[Florin & Lorenzo 01] - The Burning Shore Read online

Page 6


  The sky to the east reddened with the light of the approaching sun. It wasn’t until the fiery orb had finally emerged from the sea that Florin appeared. He strolled casually onto the deck, Lundorf and Lorenzo following in his wake, and greeted the assembled men.

  “Good morning,” he said, the well-practiced confidence of his voice flawlessly smooth despite his dry mouth and damp palms.

  The knots of Bretonnians, Kislevites and sailors that had by now surrounded the fighting deck like an amphitheatre of unwashed flesh, returned his greeting impatiently. Rumour and counter-rumour had swept through the ship’s company, each new conjecture fuelling a dozen more. By now so much money was riding on the outcome of this duel that Jacques and Florin weren’t the only ones who had learned to dread the warmth of this new day.

  They looked at each other now, the light of the growing sun already painting them both blood-red. Despite their bravado both men saw their own fear reflected in the other’s eyes, and both men respected it.

  For a moment they stood almost as comrades in the face of the danger into which they were both headed. The arrogance and the anger which had brought them here had gone now, washed away by a night of phantoms and anxious reflection.

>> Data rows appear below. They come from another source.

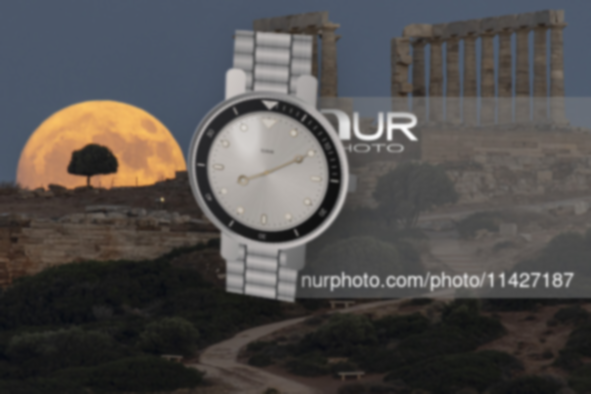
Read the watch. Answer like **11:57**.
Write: **8:10**
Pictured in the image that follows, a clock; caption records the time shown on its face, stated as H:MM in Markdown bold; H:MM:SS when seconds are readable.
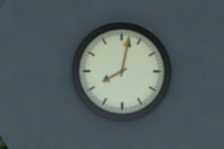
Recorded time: **8:02**
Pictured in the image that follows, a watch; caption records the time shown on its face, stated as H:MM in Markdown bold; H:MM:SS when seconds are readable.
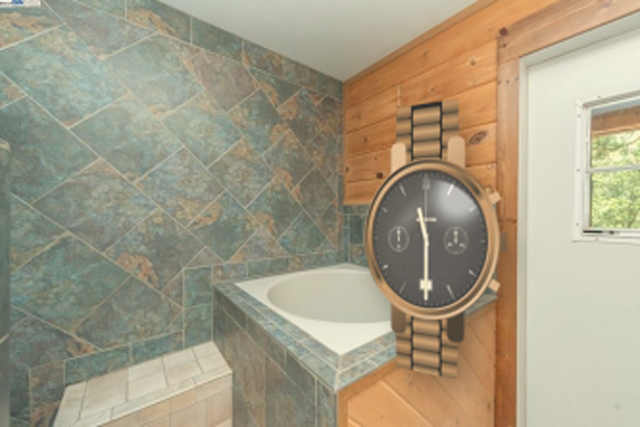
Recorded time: **11:30**
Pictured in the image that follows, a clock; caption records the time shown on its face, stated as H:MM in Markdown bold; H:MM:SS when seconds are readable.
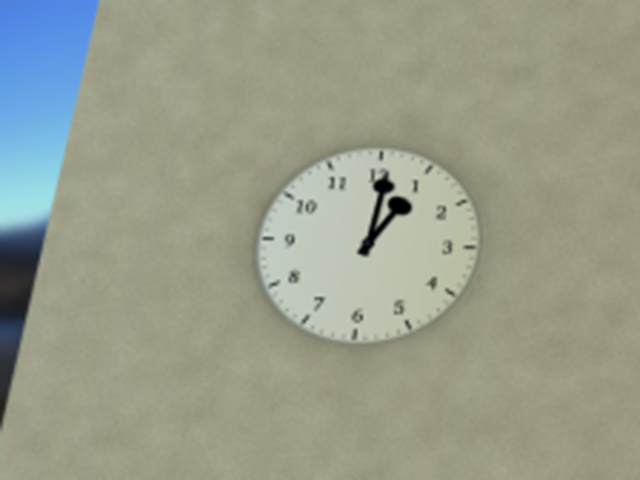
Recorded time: **1:01**
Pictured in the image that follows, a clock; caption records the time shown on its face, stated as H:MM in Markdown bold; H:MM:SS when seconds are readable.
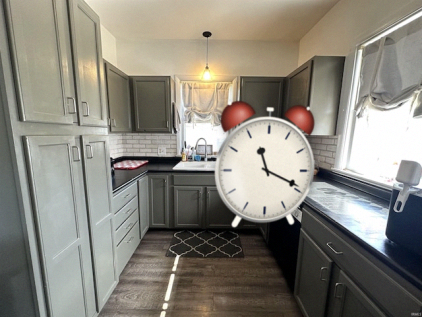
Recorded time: **11:19**
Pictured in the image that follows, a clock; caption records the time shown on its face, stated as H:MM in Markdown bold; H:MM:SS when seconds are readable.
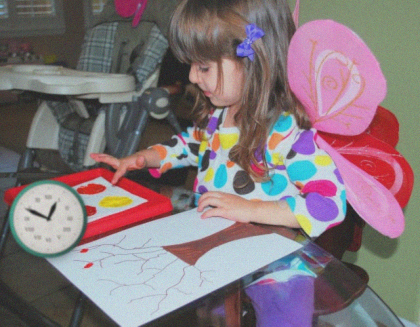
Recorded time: **12:49**
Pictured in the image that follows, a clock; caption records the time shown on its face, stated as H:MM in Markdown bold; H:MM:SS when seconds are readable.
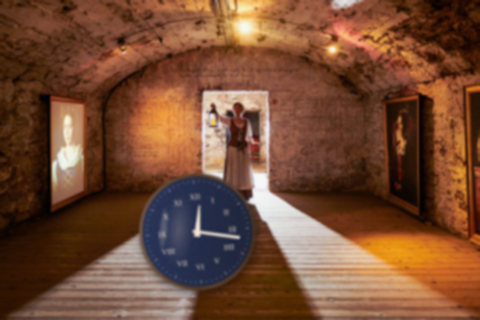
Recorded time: **12:17**
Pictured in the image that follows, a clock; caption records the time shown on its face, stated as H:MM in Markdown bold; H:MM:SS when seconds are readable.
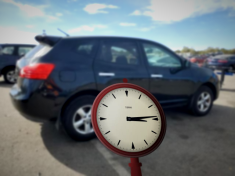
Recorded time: **3:14**
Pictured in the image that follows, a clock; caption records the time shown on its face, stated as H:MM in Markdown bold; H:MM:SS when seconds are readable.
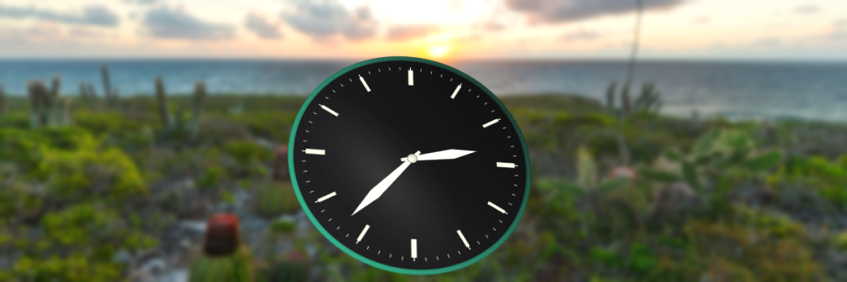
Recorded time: **2:37**
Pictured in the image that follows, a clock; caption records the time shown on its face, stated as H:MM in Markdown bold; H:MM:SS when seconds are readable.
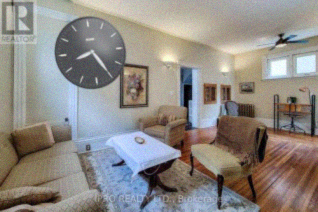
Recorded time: **8:25**
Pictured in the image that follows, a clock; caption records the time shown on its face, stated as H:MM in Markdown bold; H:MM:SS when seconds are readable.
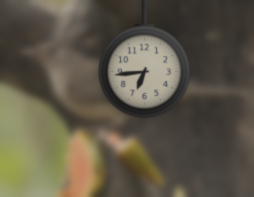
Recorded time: **6:44**
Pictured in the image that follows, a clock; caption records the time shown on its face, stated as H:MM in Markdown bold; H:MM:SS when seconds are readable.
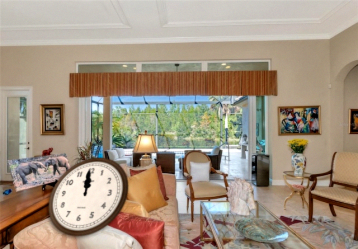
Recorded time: **11:59**
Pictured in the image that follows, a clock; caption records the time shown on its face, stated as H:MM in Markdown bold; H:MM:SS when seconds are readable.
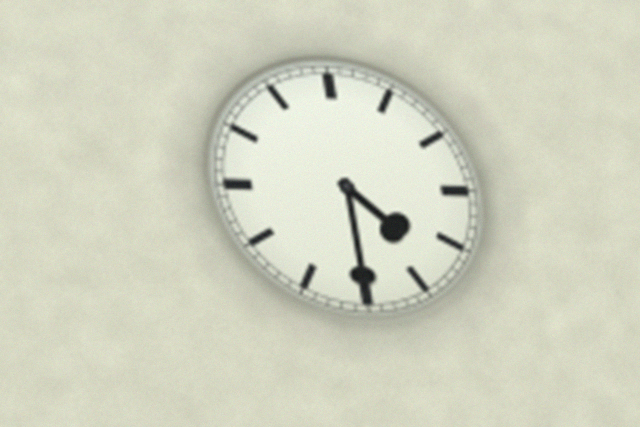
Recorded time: **4:30**
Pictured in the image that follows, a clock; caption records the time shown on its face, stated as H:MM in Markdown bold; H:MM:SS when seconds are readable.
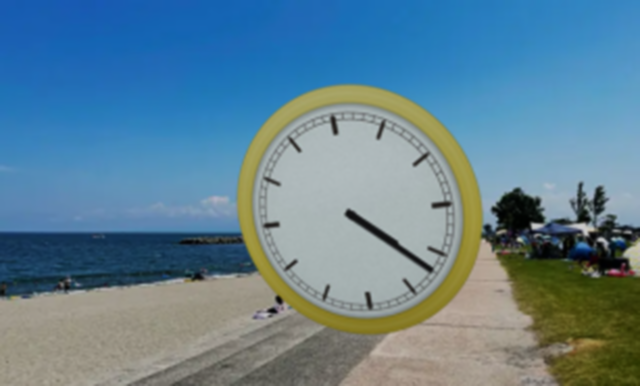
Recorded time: **4:22**
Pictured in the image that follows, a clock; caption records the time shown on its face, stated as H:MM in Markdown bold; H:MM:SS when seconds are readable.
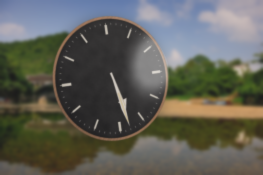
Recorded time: **5:28**
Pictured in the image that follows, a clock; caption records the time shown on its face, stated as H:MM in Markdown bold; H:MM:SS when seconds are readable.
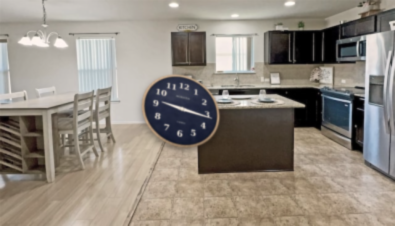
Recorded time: **9:16**
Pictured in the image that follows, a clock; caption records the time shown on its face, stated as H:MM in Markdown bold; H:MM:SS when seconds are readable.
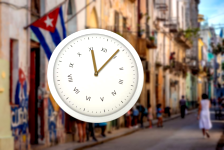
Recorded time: **11:04**
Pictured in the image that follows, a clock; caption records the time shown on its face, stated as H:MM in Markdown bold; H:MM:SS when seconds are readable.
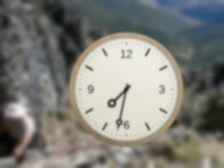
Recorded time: **7:32**
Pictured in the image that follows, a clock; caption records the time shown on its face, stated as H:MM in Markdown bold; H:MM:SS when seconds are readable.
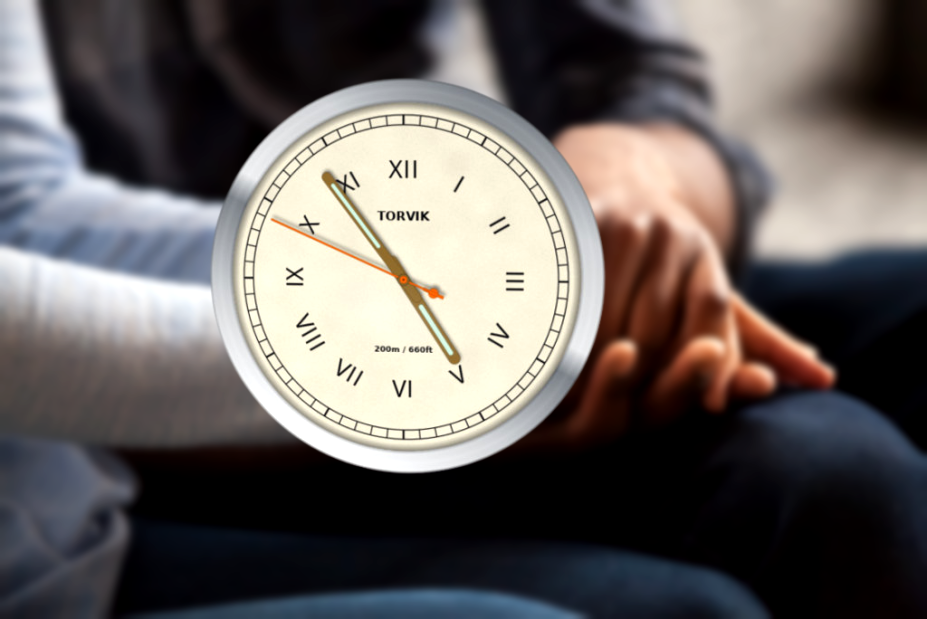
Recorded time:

All that remained, all that held them on this collision course, was pride.

  As the sun cleared the distant horizon and began its long track over a world still full of promise, that hardly seemed enough.

  Jacques considered apologising. More used to action and insults than diplomacy he struggled to find the words, some way of taking back the meaningless insult of the day before without losing face with his comrades.

  But it was too late. Before he could find such words Lorenzo, his voice booming with all the professionalism of the world’s ugliest ringmaster, pushed his way into the centre of the deck to address the crowd.

  “Ladies and gentlemen,” he began, sparking a torrent of catcalls and raucous laughter, “we are here this morning to settle a matter of honour between two of our gentlemen colleagues.”

  He waited for the nervous jeering to die down before carrying on.

  “The duel is to be fought between Captain Sir Florin d’Artaud, late of Bordeleaux, and Jacques Ribbon who, according to his second, is from ‘nowhere in particular’. A fine town, I’m sure.”

  “I think it’s in Kislev,” one of the sailors shouted from the safety of the rigging, provoking a dozen bloodcurdling threats from below.

  “And now the sun has risen,” Lorenzo pressed on, “and the appointed time has come. It remains only for me to remind the more simple-minded among you of the rules. Only the participants may fight, and only with their chosen weapons: gutting knives.”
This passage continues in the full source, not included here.